Эх, привередливый читатель, хотим мы напомнить тебе, что Тартарен был из той категории людей, которые в высшей степени активны и общаются со всеми и со всеми умудряются найти понимание. Когда он путешествовал в Алжир, чтобы поохотиться на берберских львов, он поднахватался местных диалектов и мог общаться с туземцами, и они его понимали. Так что эти умения (Жак Паганель предположил бы у Тартарена склонность к полиглотии), сыграло свою полезную роль. И, хотя в их речах было много мимики и междометий, мы своим авторским правом воспользовались и все лишности удалили.

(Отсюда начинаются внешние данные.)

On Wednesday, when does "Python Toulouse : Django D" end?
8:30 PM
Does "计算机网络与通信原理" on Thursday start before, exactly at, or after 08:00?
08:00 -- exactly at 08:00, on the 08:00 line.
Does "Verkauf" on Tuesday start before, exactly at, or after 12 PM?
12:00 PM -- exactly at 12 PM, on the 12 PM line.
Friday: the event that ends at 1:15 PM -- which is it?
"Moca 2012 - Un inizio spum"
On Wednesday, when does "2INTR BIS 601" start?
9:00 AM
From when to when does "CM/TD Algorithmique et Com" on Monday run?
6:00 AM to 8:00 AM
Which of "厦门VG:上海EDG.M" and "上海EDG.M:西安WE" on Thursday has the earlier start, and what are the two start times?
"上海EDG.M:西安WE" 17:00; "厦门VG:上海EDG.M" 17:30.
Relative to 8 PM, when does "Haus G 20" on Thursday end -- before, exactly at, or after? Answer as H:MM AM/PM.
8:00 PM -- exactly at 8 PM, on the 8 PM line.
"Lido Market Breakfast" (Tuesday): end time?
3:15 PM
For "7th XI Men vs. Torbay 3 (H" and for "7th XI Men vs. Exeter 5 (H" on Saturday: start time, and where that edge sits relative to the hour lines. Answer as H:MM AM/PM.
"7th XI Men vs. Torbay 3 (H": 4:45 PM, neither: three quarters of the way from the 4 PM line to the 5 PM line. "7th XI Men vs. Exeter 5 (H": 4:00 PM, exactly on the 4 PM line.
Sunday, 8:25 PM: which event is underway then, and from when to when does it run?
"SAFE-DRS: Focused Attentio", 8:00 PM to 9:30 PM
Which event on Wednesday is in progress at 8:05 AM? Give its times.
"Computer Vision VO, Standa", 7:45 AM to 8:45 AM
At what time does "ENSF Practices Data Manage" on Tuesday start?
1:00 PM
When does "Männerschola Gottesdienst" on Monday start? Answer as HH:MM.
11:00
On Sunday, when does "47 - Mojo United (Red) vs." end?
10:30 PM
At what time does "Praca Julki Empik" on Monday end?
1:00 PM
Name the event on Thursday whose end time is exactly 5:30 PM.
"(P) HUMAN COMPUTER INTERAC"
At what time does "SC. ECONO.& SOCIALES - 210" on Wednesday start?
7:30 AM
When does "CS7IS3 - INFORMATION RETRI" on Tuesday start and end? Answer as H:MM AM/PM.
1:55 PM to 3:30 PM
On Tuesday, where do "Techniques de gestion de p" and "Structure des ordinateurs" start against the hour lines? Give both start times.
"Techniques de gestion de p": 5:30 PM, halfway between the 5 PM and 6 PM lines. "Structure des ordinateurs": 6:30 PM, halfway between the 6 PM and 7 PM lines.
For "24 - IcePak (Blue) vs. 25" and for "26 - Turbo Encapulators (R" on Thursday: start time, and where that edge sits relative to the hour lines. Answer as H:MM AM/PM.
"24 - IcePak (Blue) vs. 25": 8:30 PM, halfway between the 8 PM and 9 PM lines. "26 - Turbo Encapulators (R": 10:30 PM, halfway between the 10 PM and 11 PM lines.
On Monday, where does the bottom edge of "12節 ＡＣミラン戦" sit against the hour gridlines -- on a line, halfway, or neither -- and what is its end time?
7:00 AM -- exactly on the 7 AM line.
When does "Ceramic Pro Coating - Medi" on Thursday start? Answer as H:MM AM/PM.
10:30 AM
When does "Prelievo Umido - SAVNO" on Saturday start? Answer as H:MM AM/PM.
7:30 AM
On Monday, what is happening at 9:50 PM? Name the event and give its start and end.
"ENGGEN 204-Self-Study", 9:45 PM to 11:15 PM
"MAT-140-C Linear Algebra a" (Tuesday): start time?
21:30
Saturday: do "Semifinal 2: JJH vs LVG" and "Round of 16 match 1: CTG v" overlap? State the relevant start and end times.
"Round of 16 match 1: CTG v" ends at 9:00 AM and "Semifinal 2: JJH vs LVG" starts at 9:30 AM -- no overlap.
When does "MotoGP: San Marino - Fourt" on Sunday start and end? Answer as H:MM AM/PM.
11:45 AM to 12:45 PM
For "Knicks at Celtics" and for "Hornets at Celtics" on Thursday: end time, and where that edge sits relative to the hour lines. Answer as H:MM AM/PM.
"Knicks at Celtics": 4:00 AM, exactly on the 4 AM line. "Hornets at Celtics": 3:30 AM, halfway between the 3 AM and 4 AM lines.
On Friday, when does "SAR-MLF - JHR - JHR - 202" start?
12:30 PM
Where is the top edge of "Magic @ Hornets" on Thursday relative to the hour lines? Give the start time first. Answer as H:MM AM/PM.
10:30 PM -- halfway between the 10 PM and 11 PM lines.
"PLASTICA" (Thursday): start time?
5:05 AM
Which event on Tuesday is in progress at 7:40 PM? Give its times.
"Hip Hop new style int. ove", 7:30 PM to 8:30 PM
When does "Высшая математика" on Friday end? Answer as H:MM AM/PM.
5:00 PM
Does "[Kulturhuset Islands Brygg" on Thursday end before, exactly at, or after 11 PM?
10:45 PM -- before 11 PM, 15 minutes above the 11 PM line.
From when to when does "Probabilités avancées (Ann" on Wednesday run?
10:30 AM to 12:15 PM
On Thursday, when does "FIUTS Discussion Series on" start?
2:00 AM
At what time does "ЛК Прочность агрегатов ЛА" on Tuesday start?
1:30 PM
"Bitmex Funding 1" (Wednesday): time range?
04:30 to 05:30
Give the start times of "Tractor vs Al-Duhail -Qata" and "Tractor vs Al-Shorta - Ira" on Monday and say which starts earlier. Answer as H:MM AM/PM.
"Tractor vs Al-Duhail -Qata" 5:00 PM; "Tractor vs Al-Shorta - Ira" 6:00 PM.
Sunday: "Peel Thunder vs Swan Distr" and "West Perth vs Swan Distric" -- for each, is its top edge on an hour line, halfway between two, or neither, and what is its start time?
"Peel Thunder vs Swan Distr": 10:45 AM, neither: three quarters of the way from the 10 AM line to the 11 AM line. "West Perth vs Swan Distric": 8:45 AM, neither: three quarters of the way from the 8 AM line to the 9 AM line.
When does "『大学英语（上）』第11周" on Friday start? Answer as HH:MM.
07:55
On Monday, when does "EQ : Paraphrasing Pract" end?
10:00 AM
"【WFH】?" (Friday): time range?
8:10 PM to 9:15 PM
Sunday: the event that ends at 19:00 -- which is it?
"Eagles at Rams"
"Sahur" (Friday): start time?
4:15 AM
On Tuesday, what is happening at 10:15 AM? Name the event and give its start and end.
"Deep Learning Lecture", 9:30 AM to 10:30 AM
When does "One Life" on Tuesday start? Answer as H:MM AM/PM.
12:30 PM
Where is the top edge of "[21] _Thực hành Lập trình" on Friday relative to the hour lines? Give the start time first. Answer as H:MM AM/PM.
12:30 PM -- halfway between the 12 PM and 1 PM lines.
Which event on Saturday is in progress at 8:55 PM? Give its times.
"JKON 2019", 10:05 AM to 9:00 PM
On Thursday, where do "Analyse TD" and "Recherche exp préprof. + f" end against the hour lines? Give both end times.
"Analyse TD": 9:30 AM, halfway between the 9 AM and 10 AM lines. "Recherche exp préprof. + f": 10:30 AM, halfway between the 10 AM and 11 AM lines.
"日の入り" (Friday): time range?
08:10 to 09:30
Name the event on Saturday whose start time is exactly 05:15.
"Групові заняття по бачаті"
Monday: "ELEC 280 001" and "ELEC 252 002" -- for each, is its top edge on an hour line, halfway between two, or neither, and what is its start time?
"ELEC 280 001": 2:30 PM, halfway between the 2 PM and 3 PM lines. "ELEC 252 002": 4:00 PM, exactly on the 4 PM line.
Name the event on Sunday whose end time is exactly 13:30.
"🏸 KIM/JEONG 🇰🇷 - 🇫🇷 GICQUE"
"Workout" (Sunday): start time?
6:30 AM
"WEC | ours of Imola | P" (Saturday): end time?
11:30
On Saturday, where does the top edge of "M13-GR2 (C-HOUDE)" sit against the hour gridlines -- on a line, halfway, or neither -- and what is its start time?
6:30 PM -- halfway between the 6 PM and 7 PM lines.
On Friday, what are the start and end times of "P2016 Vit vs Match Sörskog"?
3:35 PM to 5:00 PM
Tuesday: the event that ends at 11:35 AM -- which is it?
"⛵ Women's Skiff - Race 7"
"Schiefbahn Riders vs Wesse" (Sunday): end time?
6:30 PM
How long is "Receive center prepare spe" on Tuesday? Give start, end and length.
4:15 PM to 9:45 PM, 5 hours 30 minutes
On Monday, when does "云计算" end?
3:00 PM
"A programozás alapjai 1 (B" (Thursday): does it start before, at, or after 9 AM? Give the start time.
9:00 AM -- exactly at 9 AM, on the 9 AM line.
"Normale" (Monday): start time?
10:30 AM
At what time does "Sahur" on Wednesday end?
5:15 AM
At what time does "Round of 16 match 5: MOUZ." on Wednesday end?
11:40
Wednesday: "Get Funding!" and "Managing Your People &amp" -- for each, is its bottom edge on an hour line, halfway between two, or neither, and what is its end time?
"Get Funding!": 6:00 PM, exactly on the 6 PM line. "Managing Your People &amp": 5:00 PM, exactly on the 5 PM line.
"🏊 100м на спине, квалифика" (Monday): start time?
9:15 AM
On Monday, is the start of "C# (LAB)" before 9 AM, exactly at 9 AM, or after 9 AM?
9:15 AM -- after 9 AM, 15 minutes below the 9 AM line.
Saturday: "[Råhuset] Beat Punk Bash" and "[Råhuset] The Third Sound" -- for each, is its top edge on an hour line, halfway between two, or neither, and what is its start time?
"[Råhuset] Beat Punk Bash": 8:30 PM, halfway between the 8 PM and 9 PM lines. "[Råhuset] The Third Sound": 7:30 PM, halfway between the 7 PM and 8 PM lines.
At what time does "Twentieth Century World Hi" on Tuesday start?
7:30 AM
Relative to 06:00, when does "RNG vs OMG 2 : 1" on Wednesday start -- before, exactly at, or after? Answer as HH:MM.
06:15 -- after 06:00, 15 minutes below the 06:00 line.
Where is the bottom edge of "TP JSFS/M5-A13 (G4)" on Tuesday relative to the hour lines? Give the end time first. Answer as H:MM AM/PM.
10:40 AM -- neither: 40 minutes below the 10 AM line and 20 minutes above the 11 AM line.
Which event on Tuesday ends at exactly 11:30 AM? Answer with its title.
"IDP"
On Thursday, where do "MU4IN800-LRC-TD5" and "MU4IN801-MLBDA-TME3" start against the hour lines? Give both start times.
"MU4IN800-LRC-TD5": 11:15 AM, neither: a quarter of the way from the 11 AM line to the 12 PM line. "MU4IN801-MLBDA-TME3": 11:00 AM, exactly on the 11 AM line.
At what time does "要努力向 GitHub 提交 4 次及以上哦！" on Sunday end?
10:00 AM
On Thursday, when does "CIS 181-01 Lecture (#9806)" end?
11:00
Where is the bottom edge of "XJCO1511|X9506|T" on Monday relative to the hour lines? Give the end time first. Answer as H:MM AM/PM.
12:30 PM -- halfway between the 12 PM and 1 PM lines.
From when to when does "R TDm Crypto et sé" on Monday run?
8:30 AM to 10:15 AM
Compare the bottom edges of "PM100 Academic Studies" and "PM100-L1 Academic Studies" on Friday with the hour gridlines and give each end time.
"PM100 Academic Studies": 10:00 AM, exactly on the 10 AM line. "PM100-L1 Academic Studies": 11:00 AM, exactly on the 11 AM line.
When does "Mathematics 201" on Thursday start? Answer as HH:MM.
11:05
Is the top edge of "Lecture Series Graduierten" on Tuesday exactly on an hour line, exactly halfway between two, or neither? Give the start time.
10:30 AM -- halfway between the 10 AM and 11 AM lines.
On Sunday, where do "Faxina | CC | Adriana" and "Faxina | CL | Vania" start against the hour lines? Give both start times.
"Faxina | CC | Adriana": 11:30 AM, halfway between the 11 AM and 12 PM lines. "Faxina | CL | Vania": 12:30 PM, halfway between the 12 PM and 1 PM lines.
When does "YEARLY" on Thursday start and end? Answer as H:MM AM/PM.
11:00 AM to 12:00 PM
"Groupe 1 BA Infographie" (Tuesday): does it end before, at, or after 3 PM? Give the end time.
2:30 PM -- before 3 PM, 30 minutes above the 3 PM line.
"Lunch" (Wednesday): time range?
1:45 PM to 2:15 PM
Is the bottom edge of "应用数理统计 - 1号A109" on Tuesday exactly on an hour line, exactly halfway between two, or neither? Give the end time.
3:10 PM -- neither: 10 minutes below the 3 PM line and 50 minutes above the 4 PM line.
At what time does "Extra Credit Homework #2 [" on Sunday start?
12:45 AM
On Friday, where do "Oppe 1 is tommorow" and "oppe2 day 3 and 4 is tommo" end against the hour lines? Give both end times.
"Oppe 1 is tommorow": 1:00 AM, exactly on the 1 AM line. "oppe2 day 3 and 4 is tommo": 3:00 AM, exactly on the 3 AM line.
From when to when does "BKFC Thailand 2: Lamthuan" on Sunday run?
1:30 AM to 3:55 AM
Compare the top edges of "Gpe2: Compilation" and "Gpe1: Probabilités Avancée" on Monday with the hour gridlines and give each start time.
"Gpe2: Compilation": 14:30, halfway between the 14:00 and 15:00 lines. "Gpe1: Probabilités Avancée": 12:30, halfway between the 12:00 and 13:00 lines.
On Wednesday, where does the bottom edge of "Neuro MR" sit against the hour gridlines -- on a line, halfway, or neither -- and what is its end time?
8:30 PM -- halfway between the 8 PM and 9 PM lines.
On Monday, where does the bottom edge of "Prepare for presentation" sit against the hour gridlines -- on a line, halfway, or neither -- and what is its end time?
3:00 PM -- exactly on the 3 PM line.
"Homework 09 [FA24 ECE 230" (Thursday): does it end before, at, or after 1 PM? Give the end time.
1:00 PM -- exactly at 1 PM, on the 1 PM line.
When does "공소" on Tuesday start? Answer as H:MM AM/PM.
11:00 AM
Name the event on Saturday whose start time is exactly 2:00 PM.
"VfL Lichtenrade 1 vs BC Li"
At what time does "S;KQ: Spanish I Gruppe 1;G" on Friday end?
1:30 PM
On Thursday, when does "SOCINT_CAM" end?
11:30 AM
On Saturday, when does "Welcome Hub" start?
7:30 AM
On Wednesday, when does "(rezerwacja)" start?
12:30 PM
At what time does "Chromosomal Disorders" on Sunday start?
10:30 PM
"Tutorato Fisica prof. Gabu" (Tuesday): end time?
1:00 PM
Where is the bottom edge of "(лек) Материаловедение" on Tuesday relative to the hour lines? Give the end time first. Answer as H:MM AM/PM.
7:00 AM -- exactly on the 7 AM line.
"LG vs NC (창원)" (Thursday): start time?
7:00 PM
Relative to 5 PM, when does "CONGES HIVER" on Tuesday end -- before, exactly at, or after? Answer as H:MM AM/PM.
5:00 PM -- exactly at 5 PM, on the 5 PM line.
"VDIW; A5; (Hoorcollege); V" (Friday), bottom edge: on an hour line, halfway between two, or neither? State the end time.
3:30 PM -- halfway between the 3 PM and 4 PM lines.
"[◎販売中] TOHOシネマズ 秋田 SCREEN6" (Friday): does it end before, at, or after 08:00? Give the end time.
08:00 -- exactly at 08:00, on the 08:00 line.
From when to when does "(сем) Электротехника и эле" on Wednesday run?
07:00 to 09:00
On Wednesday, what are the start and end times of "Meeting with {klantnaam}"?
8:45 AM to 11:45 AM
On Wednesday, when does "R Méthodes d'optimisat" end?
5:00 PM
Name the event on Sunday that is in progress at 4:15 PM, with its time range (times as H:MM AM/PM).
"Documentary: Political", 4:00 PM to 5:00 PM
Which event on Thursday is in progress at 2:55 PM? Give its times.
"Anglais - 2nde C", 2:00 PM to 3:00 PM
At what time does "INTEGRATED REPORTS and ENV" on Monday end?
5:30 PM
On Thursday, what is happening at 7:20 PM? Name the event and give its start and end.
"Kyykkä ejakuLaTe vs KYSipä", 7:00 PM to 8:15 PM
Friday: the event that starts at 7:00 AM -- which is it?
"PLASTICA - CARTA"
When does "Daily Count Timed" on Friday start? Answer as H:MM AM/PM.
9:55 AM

Далее Тартарен начал перечислять все злоключения Аладдина и настолько был точен, что парень пал перед ним на колени и запросил пощады. Он принял их за колдунов, возможно даже за приспешников того, с кем он приехал разобраться. К радости Аладдина, его уверили в том, что он ошибается.
– Считай, что само небо хочет оказать тебе помощь в той несправедливости, которая с тобой приключилась.
– Вы посланы Аллахом? – догадался юноша.
– Почти, – согласился Тартарен, – то есть с его ведома.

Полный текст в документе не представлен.